What you think you want is a life not deprived, an unrestricted or unhampered way of living.
The reality is, every freedom you experience required discipline in another area of life.
This can be seen in having the discipline to not earn a little more for fear of being cut off from government subsidies to the discipline of showing up to a job you hate so you can have a little extra to spend, so you can have the freedom to engage in a little bit of fun on the weekends and maybe once a year go on vacation.
When making the freedom of expression and actions the end, bondage to always getting your way while never being satisfied emerges.
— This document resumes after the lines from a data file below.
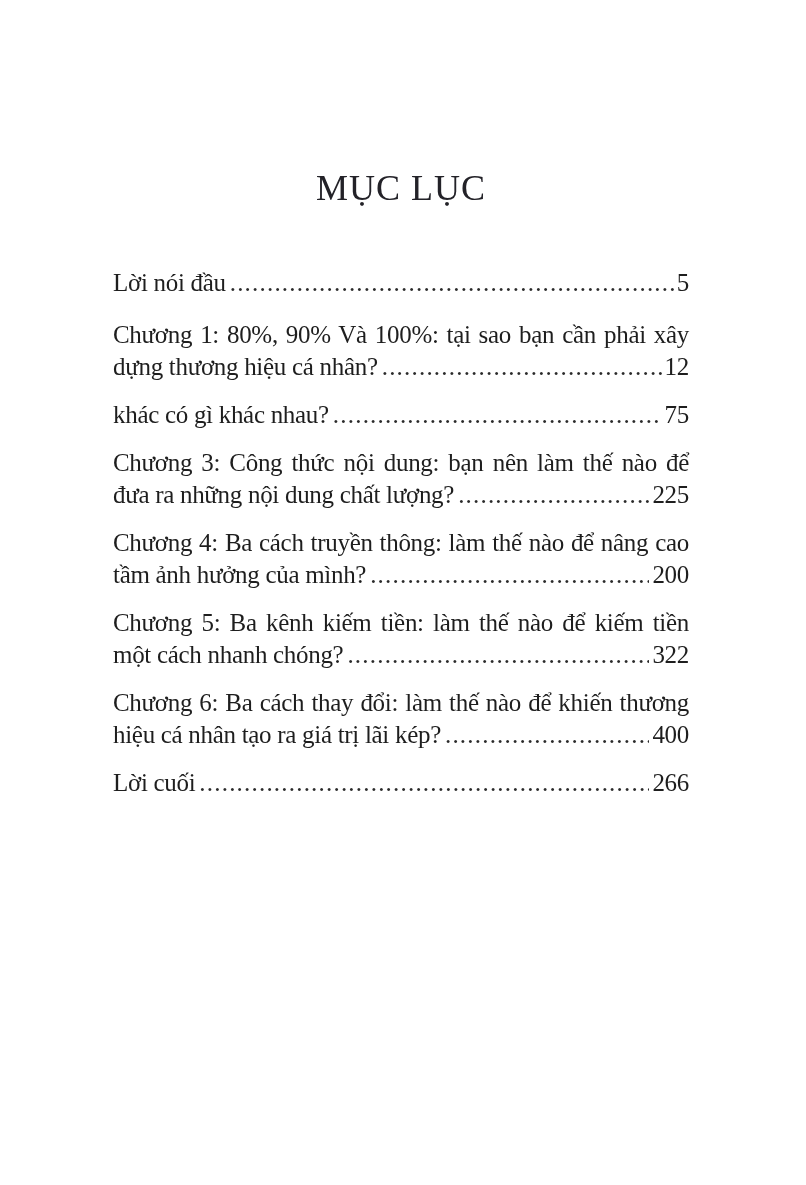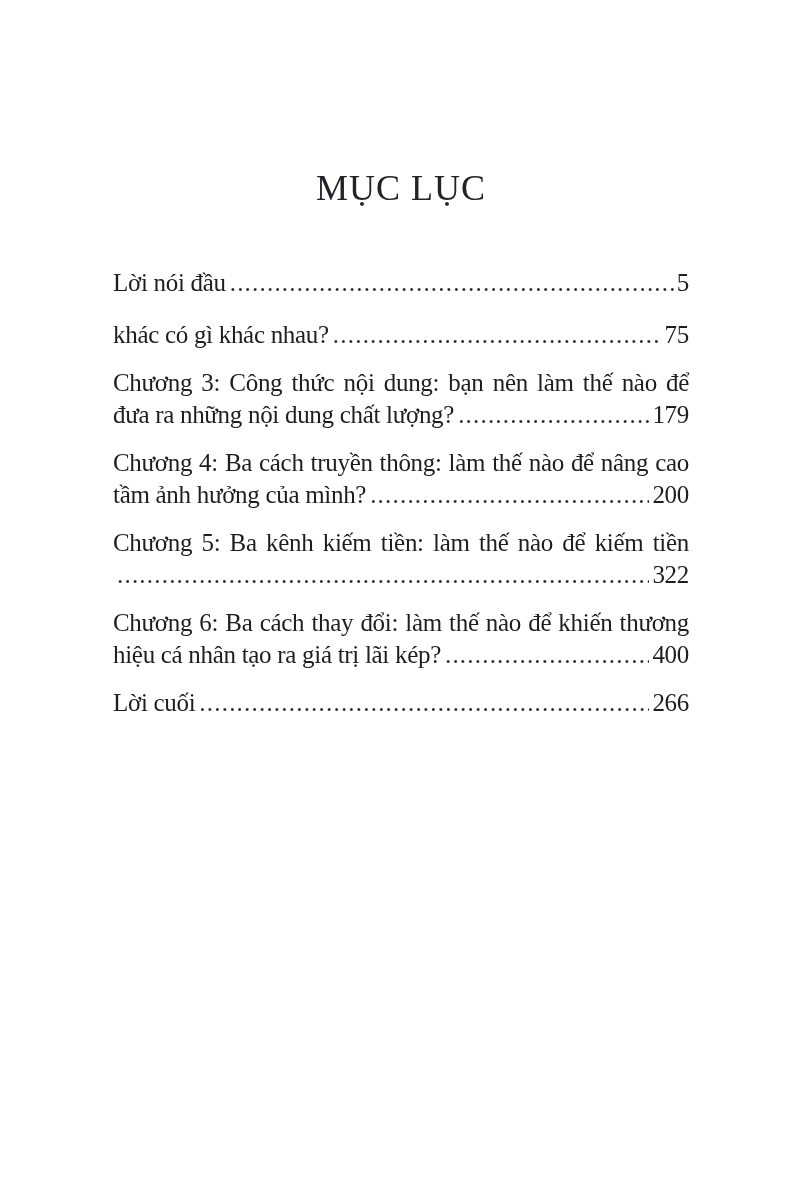"Chương 1: 80%, 90% Và" div.entry { html: none -> <div> <div> <div>Chương 1: 80%, 90% Và 100%: tại sao bạn cần phải xây</div> </div> <div> <span>dựng thương hiệu cá nhân?</span> <span></span> <span>12</span> </div> </div> }
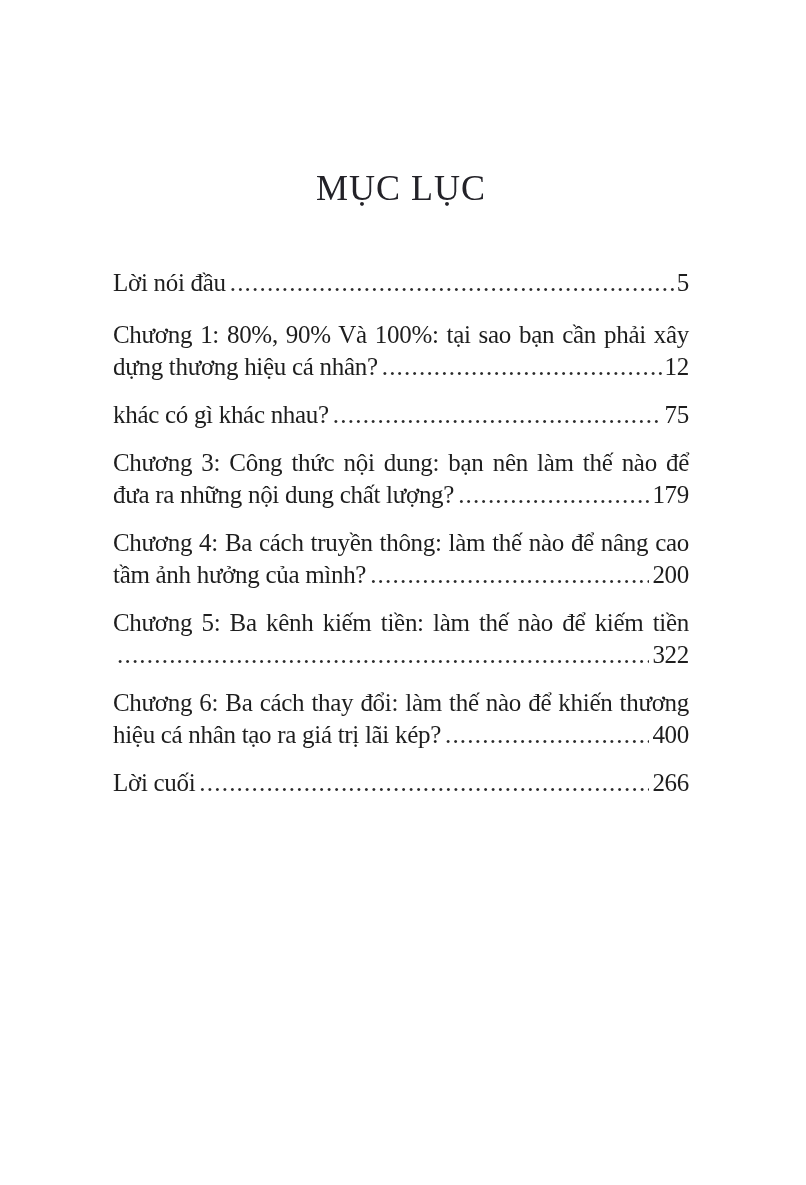"179" span.page-num { text: 179 -> 225 }
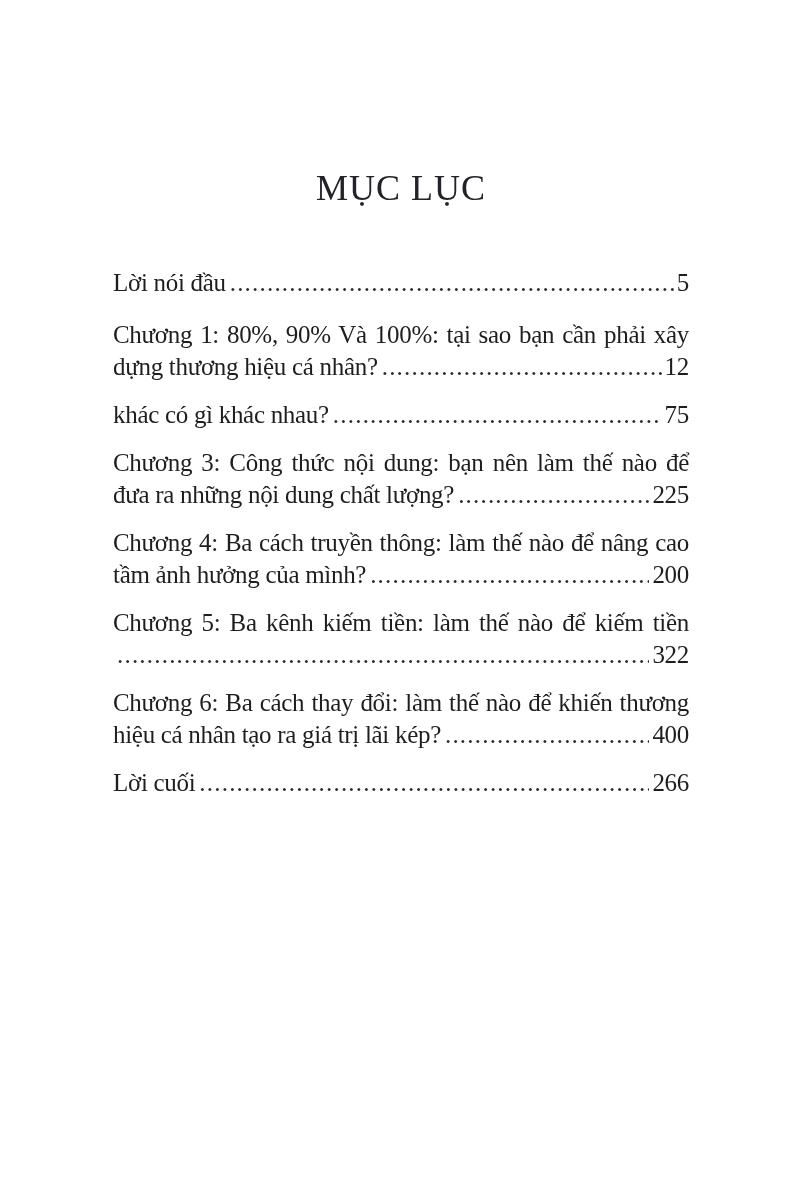"một cách nhanh chóng?" span.entry-text { html: none -> <span>một cách nhanh chóng?</span> }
“He who wishes to be more free and untrammeled will always be in trouble, for something or others will always displease him.” Thomas A Kempis
How does this help you to live your dream life right now?
You’re Closer Than You Think
You must do this work to bring change in your life.
Grab a piece of paper and write 168 at the top, that is how many hours were available to you in the past seven days and will be available to you in the next week as well.
You currently have a primary role in your life; either a j.o.b., business, stay at home parent (tons of duties!) or work from home mom or dad, or something similar.
How much time each week is determined for you that you can not use to chase your dream, vocation, or hobby?
A normal j.o.b. for 40ish hours per week, a business that owns you 50, 60 hours, or mom/dad duties of 40 hours will mean you can enjoy the freedom to do whatever you want to do for over 100 hours per week.
Put in the number, and subtract that from 168.
A 40-hour workweek would leave you with 128. A commute will add in hours each day as well, but that is still personal time you can choose what to do with, like listen to classic audiobooks or a podcast, etc.
Forty-nine of those hours will be used up getting 7ish hours of sleep per night, leaving you with 79 hours of freedom still available to you, every week.
Twice as much awake (but maybe not alive, yet!) “free time” available to you every week than you currently spend at your current primary role, job, mom(well, depending on the age of your kids, maybe not), entrepreneur, etc.
What do you want to be and where do you have the freedom to be that person today?
What are you saying when you want to brew great beer at home, be able to carve beautiful wood creations, or write a book?
You are saying
I want to be a woodcarver.
I want to be a person that brews beer.
I want to be an author.
What do woodcarvers, brewmasters, authors, etc. have in common?
They spend regular intervals of time on their craft.
When you submit to discipline within the freedom you currently have, (43, 52, 79 hours after your current and necessary time expenditures) more freedoms can then be experienced.
Just think of how good you will be at your new whatsoever when you discipline yourself for 10, 20, 40 of those 79 freedom hours to your new thing for a couple of years.
I’ll bet you can pretty quickly get good enough people will even give you money for it, which will yield more free time to do it even more.
How freeing would that be to do instead of your current 8-5?
Direct the time that you do have available instead of allowing your time to pass un-stewarded.
Commit to the discipline through the hardest part of starting and following-through; over time, the good you are aiming at will then be the full freedom you possess.
The Work Most Won’t Commit To
Dave Ramsey has a saying, “Live like no one else so you can live like no one else.”
Within that quote lies the culmination (fruit) of the discipline equals freedom conversation.
Of course, he’s talking primarily about the possession and use of money, but the same principle applies to these laws of possession and use of your time.
Live like no one else, direct your time like no one else so that you can experience the freedom, like no one else.
Do what most will not do, so you can discover what your uniquely created and disciplined body can accomplish.